**What you need to do**
Only one stretch of the records below should be repeated. It starts with the line containing "Fig. 6 Characterization" and goes on through the line containing "Figure 6. ( a", exactly as written.

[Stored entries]
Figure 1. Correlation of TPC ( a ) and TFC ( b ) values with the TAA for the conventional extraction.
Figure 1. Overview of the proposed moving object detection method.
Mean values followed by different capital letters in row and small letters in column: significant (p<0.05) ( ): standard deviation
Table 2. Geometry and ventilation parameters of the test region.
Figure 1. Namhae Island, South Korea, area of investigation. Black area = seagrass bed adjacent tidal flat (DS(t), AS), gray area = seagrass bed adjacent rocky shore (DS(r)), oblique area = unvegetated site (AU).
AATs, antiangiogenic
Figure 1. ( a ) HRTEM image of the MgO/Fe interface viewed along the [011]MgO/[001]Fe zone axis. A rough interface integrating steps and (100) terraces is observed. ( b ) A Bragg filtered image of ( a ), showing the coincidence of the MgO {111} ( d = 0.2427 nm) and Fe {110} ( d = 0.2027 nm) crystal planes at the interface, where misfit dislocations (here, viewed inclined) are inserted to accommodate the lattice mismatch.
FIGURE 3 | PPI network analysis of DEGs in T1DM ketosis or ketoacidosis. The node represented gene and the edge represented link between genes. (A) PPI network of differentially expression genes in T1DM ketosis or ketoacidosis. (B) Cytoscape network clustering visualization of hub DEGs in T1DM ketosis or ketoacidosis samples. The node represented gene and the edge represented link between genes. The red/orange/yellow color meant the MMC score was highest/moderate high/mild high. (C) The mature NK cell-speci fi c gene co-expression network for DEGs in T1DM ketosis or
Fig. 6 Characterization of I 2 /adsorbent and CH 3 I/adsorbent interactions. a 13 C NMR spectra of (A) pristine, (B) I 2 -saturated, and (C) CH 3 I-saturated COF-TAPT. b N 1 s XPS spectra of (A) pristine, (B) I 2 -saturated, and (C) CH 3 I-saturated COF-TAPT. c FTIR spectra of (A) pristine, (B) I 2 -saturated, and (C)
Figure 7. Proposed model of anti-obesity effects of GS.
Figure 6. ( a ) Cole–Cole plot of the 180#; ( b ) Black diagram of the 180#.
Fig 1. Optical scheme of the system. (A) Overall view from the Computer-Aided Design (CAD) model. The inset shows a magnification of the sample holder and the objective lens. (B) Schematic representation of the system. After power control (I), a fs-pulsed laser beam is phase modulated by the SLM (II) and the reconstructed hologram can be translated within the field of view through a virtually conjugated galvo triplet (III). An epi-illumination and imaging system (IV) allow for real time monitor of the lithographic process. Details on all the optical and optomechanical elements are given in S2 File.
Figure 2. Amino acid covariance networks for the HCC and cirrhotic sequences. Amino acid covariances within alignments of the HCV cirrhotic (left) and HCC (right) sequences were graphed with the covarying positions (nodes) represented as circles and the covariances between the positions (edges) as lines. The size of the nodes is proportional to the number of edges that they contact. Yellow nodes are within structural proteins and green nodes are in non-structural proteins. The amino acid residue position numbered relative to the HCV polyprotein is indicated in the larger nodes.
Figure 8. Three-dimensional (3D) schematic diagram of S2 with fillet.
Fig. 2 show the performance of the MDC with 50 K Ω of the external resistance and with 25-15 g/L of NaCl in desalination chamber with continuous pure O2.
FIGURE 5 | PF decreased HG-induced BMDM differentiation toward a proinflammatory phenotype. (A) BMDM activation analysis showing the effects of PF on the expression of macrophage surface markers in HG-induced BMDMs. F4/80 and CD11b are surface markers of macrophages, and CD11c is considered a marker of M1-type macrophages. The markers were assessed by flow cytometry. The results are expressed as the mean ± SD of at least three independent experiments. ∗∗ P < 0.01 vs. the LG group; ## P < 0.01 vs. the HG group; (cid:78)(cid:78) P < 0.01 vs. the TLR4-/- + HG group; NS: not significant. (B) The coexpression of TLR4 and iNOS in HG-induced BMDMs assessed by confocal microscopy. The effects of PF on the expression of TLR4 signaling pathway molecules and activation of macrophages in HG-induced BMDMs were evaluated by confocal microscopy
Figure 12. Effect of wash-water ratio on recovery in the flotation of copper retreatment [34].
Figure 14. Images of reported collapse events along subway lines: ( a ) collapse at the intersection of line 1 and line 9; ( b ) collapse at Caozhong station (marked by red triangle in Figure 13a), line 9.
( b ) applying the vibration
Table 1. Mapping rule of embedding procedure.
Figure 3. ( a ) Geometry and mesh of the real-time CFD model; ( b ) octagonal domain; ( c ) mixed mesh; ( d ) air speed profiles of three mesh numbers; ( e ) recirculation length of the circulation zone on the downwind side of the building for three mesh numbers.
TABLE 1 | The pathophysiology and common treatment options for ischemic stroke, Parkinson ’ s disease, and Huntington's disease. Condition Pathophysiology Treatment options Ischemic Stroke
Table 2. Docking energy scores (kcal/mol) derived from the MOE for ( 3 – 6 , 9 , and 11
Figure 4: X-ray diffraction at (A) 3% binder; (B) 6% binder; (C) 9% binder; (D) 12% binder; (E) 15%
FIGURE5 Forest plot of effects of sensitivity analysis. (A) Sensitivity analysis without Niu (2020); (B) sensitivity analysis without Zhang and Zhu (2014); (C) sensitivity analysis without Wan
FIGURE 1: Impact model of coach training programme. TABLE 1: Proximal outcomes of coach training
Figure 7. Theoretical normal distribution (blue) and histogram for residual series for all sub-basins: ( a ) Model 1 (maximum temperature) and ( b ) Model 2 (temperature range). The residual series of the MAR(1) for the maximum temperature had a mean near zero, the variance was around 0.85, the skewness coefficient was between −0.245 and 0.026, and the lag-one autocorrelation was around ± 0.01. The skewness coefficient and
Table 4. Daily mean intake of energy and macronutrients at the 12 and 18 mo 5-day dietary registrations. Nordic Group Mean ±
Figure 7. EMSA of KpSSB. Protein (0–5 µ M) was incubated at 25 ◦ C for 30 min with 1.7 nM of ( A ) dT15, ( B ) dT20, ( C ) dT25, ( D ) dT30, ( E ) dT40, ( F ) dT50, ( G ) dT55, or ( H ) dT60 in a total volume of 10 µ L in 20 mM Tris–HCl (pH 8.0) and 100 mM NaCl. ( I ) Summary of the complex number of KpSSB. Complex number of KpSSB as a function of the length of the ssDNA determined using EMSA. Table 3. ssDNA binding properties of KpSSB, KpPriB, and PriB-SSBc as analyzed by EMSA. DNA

**Task output**
Fig. 6 Characterization of I 2 /adsorbent and CH 3 I/adsorbent interactions. a 13 C NMR spectra of (A) pristine, (B) I 2 -saturated, and (C) CH 3 I-saturated COF-TAPT. b N 1 s XPS spectra of (A) pristine, (B) I 2 -saturated, and (C) CH 3 I-saturated COF-TAPT. c FTIR spectra of (A) pristine, (B) I 2 -saturated, and (C)
Figure 7. Proposed model of anti-obesity effects of GS.
Figure 6. ( a ) Cole–Cole plot of the 180#; ( b ) Black diagram of the 180#.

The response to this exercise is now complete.